In my short career in the home brew world I've always transferred the beer from the primary to bottle without a siphon (directly from the spigot). I've started to see that this made my beer darker and with unwanted components(oxidation). So I'm deciding now between an auto siphon or a CO2 cylinder and etc for a closed system. In that sense how the two compare to each other in terms of oxidation prevention? If possible a comparison in terms of percentage would be great, like a closed system offers 0% and an autosiphon 30% prevention (something like this). Does the expenditure on the cylinder and the needed gadgets really worth the investment? Tks!

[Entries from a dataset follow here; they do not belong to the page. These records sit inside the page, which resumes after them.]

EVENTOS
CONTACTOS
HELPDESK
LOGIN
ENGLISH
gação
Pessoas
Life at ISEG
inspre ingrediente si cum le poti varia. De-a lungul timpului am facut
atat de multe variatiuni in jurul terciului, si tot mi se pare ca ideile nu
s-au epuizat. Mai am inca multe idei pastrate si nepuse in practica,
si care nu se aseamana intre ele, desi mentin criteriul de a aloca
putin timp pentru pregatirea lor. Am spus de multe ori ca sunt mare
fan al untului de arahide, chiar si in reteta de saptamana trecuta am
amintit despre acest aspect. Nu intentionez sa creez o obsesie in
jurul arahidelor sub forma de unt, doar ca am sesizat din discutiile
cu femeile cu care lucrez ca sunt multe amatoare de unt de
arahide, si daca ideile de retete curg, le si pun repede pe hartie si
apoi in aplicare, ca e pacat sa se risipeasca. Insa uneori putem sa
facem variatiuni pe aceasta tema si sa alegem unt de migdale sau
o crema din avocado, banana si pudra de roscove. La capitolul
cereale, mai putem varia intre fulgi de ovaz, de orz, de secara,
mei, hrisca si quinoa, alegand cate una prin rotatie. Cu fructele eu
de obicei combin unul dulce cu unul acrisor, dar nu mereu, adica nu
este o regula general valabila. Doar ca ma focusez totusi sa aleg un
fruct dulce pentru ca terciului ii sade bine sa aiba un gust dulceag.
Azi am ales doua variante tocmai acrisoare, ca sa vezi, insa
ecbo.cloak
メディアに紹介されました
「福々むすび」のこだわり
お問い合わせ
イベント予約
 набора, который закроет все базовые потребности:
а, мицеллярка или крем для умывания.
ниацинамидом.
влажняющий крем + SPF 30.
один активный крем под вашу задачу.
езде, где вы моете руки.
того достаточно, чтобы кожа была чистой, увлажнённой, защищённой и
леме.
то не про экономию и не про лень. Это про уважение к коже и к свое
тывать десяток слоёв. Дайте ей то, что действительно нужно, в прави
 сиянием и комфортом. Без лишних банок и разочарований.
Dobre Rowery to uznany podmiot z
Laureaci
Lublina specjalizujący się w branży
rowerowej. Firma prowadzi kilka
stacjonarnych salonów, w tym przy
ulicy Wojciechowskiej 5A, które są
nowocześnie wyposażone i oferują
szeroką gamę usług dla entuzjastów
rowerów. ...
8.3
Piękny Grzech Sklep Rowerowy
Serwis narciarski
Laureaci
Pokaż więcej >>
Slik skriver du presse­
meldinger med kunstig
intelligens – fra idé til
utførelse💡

If you intend to get into kegging, then absolutely go for a CO2 setup. CO2 transfers are easy and kinda fun. If you're only doing this for moving the beer around, a CO2 cylinder and regulator are way too expensive and bulky.

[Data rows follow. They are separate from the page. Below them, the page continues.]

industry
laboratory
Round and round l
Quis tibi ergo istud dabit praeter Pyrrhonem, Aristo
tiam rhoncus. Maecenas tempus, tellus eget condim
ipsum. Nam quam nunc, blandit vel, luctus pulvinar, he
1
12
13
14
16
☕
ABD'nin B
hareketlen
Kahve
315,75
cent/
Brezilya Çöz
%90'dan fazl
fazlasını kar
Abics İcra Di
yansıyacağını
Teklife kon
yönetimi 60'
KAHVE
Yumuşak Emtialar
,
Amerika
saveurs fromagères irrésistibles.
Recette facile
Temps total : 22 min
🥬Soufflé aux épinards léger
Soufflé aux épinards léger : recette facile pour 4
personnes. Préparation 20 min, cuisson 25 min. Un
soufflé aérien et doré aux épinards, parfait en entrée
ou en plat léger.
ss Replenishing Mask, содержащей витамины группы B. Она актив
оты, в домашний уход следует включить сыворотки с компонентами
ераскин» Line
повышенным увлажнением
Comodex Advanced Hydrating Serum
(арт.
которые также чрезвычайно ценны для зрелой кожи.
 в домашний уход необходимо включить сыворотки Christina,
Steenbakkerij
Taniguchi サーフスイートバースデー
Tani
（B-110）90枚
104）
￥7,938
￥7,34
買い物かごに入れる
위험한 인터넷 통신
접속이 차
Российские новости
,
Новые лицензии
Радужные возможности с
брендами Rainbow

Autosiphons work incredibly well. Coupled with a plastic clip to hold it in place in the bucket, plus a bottling wand on the siphon tip (valve in the tip that allows beer to flow when you push it against the bottom of a bottle), and you've got a super easy and cheap bottling setup. You'll need only one hand to hold the bottling wand, and have a hand free to hold and move bottles around.

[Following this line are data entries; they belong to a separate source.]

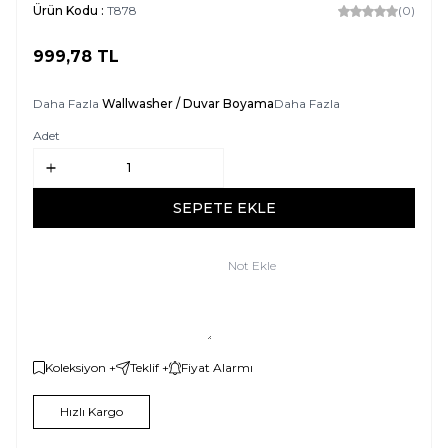
Ürün Kodu :
T878
(0)
999,78
TL
SEPETE EKLE
Daha Fazla
Wallwasher / Duvar Boyama
Daha Fazla
Adet
SEPETE EKLE
Not Ekle
Koleksiyon +
Teklif +
Fiyat Alarmı
Hızlı Kargo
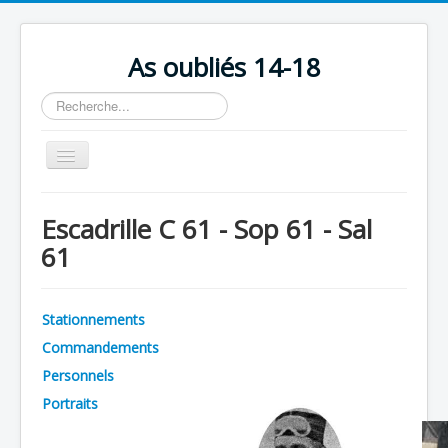
As oubliés 14-18
Rechercher
Basculer
la
navigation
Accueil
Escadrille C 61 - Sop 61 - Sal
Chronologie
61
Escadrilles
Organisation
Stationnements
Avions
Commandements
Personnels
Personnels
Portraits
Formation
Doctrines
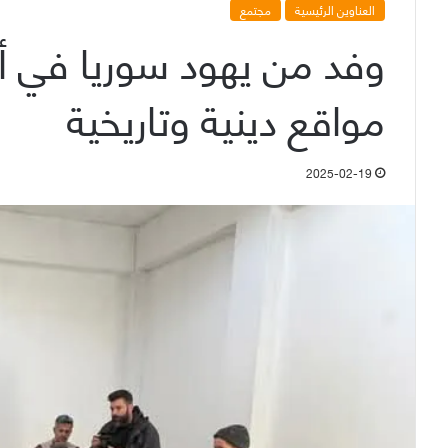
العناوين الرئيسية
مجتمع
وفد من يهود سوريا في أ
مواقع دينية وتاريخية
2025-02-19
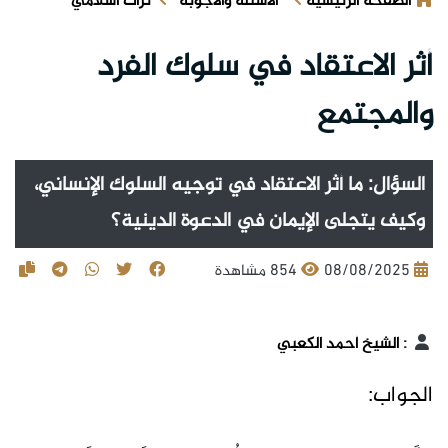
الصفحة الرئيسية
الأسئلة والأجوبة
تراث اسلامي
أثر الاعتقاد في سلوك الفرد
والمجتمع
السؤال: ما أثر الاعتقاد في توجيه السلوك الإنساني،
وكيف يتجلى الإيمان في الدعوة الدينية؟
08/08/2025
854 مشاهدة
:
الشيخ أحمد الكعبي
الجواب:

You could also just attach some tubing to your spigot and put a bottling wand at the end of that. I think I would still go for the autosiphon though. Since you're bottling from primary, you have more control in avoiding the trub and yeast in your bottles.
An autosiphone is a cheap effective way to do it. $15, give or take, and you'll be in business. You won't find an advantage in terms of oxidation of one vs. the other. I've done both, and have both. The autosiphone is still pretty straight forward and quick to use, and I still use it despite having CO2 at my disposal.
If you get a tank, regulators, fittings, etc... you'll be into it for $200, so I wouldn't do it unless you're building a kegerator.